UNBOUNDED PRECEDING can be handled by caching the output of the last
final function in the query state, so that we do not need to have a
lookback capability at all in that case. (This may need to have an
additional function type definition, since it won't work with all
functions). e.g.

select     val, sum(val) over (order by val rows unbounded preceding) 
from foo;

val    running_SUM_val
1    1        we cache final_func output =1
2    3        =2+1, we then cache it again=3
3    6        =3+3, we then cache it again=6
4    10        =4+6

OLAP is a lot more complex than I've made out, but the only other thing
we need in tuplesort.c to support Windowed aggregates is:ORDER BY foo (NULLS FIRST | NULLS LAST)
which we cannot yet specify. 

I'm not planning to work on this just yet, but there's always next year.

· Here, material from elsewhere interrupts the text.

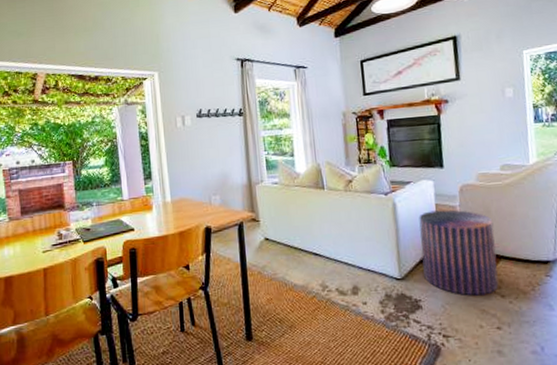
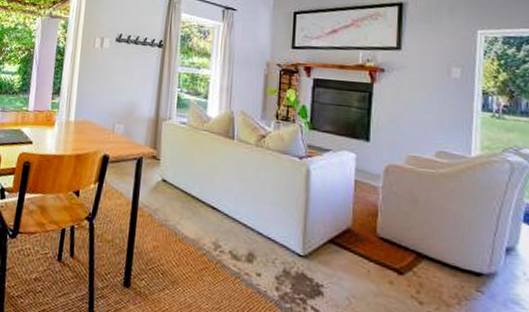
pouf: present [418,209,499,296] -> none [331,186,420,298]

--  Simon Riggs              EnterpriseDB   http://www.enterprisedb.com



Re: Limited Sort

From
Teodor Sigaev
Date:
When we was talking about optimizing 'ORDER BY .. LIMIT' with Oleg and Alvaro at 
conference, we was thinking to make new executor's node - Partial Sort. And 
planner may choose which nodes to use: nodeSort and nodeLimit or nodePartialSort.

-- 
Teodor Sigaev                                   E-mail: teodor@sigaev.ru
  WWW: http://www.sigaev.ru/
 


Re: Limited Sort

From
Gregory Stark
Date:
Teodor Sigaev <teodor@sigaev.ru> writes:

> When we was talking about optimizing 'ORDER BY .. LIMIT' with Oleg and Alvaro
> at conference, we was thinking to make new executor's node - Partial Sort. And
> planner may choose which nodes to use: nodeSort and nodeLimit or
> nodePartialSort.

That's an interesting option too. Certainly it preserves the kind of
separation between nodes that we have currently. It also might make costing
the plan more practical.

The downside would be that we would start having a proliferation of nodes.
Several node types can take advantage of a limit.